Высушить все это по-настоящему не удавалось никогда. Как только Нансен выскакивал из спального мешка — он всегда делал это первым, чтобы приготовить поесть, — его влажная фуфайка и штаны тотчас затвердевали.

Но если бы беда была только в стуже! Можно терпеть всё, когда спокойно на душе. Однако откуда взяться спокойствию, если вместо 15 километров в день они, выбиваясь из сил, нещадно колотя собак, едва проходят пять-шесть?

Труд того, кто идет с собаками по арктическому льду, особенно изнурителен из-за обилия постоянных мелких препятствий.

Постромки собачьих упряжек рвутся, скручиваются, перепутываются.
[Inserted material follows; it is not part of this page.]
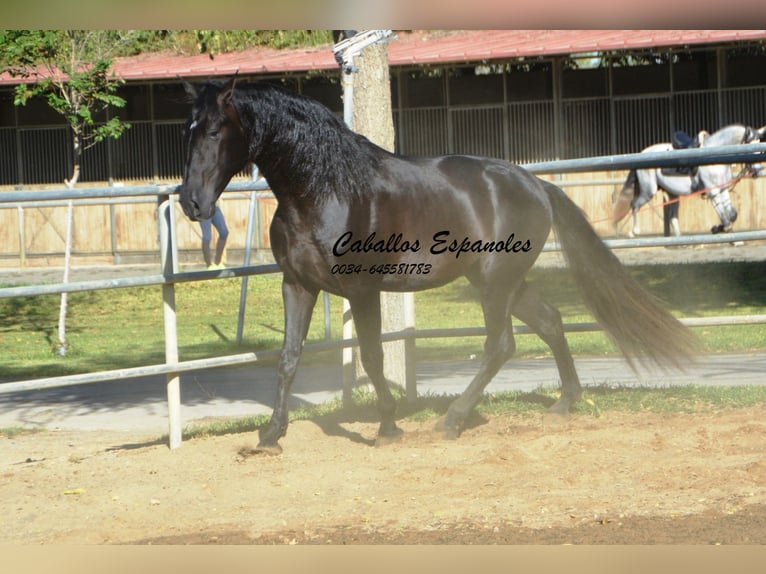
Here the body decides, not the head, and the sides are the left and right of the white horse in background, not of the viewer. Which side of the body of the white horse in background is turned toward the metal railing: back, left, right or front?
right

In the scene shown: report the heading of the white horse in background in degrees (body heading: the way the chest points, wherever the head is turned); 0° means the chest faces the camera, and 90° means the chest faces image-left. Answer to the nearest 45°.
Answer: approximately 270°

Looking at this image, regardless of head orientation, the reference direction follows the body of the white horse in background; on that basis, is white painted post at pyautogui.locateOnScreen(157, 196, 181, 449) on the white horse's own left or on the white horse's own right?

Распутать и снова связать их можно только голыми руками. В первый же день пути на израненных и обмороженных пальцах не остается целой кожи.
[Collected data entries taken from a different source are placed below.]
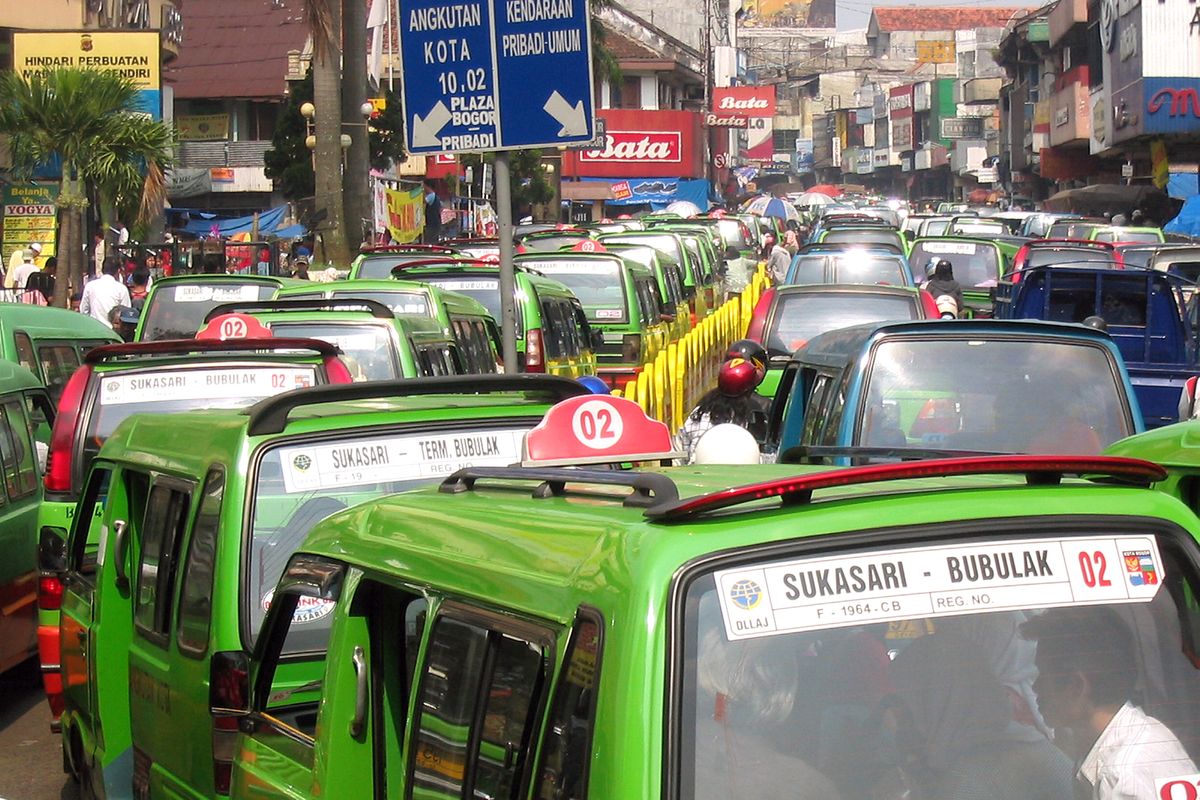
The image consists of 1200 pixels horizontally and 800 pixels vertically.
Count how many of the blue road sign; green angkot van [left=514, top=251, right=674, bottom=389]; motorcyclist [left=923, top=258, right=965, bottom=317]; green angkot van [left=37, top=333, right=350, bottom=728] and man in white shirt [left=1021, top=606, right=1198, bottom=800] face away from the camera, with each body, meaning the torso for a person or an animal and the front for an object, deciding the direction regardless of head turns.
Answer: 3

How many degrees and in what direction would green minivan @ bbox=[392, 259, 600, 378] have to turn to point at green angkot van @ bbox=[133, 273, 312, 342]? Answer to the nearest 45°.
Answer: approximately 135° to its left

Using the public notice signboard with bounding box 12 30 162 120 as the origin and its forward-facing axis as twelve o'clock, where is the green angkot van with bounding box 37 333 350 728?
The green angkot van is roughly at 12 o'clock from the public notice signboard.

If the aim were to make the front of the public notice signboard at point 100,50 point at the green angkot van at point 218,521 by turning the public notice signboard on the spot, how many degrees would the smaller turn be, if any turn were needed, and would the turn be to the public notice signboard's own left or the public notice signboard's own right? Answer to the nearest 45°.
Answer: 0° — it already faces it

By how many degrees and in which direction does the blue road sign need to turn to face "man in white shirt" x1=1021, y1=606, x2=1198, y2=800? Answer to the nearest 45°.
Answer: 0° — it already faces them

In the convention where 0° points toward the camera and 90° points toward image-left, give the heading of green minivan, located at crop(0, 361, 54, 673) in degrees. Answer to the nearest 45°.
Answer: approximately 225°

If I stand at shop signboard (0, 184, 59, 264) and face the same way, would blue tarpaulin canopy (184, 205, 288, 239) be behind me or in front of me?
behind

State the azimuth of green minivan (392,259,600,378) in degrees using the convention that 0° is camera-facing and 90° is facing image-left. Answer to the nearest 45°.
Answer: approximately 225°

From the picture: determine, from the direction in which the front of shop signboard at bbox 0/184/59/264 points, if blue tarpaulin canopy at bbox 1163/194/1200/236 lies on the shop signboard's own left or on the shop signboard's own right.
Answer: on the shop signboard's own left

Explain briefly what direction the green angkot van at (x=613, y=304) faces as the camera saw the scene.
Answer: facing away from the viewer

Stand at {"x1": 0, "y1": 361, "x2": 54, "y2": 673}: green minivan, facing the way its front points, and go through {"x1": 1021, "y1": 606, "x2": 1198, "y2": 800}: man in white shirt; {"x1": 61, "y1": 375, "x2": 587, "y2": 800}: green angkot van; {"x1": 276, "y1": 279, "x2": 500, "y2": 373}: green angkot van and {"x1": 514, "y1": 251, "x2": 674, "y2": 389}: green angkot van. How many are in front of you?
2
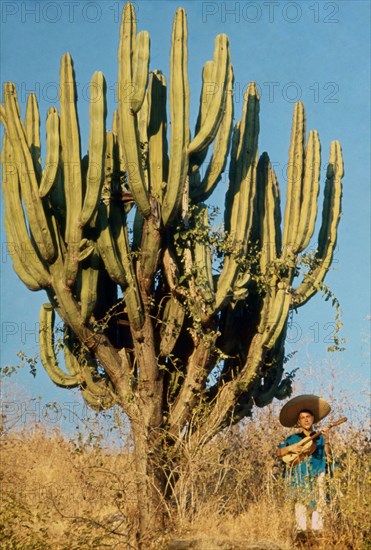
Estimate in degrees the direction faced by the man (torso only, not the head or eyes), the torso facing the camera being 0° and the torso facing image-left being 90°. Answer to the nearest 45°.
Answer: approximately 0°

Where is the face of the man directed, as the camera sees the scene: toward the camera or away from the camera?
toward the camera
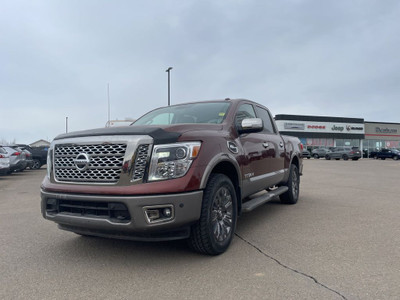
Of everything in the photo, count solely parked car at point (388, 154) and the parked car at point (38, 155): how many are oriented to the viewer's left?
1

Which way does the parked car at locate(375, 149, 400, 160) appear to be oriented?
to the viewer's left

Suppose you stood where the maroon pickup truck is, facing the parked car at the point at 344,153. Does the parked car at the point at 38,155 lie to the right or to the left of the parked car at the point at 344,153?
left

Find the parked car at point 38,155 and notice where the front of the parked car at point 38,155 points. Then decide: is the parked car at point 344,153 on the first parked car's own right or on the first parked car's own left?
on the first parked car's own left

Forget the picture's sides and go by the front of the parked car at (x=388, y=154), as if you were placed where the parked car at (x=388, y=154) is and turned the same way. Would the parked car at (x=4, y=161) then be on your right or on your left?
on your left

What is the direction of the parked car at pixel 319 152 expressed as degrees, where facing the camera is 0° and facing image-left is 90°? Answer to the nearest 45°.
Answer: approximately 45°

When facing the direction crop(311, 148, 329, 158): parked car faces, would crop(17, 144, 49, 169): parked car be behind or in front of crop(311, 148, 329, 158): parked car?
in front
Все распутано, развязано — но тут нарта зацепилась за выступ льдины. Нарта приподнята, собаки рванули… Но что за след тянется по льду? Распоролся мешок с сухарями. Держа иголку в тех же многострадальных пальцах, ездок зашивает дыру, трогает дальше, и… вожак упряжки проваливается в трещину. От всего этого можно завыть!

И так день за днем.

Разница в том, что 17 марта было 42,8 градуса мороза, а 22-го — 42,7; в том, что 23 марта была убита и скормлена остальным первая собака, а 3 апреля — вторая; в том, что 2 апреля снялись с ночлега около трех часов дня, а 4 апреля тронулись в путь в три часа утра.

Оба так уставали, что сон одолевал их на ходу, валил во время еды; не раз и не два Иохансен засыпал, неся ложку ко рту, и проливал суп на колени. У него было железное здоровье, тренированное тело и крепкие нервы. После двух недель мук во льдах он жаловался только на хрипоту. Нельзя же безнаказанно целыми днями кричать на собак, когда от мороза смерзаются губы.

— Все на свете проходит… — твердил Нансен.

А на душе было все беспокойнее и беспокойнее. Больше всего тревожили Нансена не торосы, не морозы, не трещины, не кровоточащие руки. Как-то в конце марта он определился по солнцу — и не поверил себе: получалось, что они находятся лишь на 85°30′; между тем им даже при самом черепашьем ходу полагалось бы пересечь 86-ю параллель. Ошибка в наблюдении? Или нечто гораздо худшее — ошибочный расчет на благоприятный дрейф льдов?

На семнадцатый день пути, когда погода немного смягчилась и было «всего» 30 градусов мороза, Иохансен провалился в полынью. Полынья быстро расширялась, и Нансен остался на одной стороне, в то время как промокший и мигом обледеневший Иохансен, стараясь согреться, прыгал как одержимый на другой.

Нансен сумел переправиться. Они разбили палатку.

Лежа в спальном мешке возле стучащего зубами спутника, Нансен задавал себе вопрос: разумно ли идти дальше на север? Если бы у них было больше собак! Но на «если бы» далеко не уедешь. Остается поточнее определить координаты и тогда еще раз все взвесить, все рассчитать.

В полдень 3 апреля Нансен снова определился — и что же: их путь все еще не пересек 86-ю параллель! Это могло означать только одно: пока они делают два шага к северу, лед под ними успевает продвинуться на шаг к югу. Повинуясь каким-то капризам течения, не предвиденным Нансеном, он сводит на нет все усилия.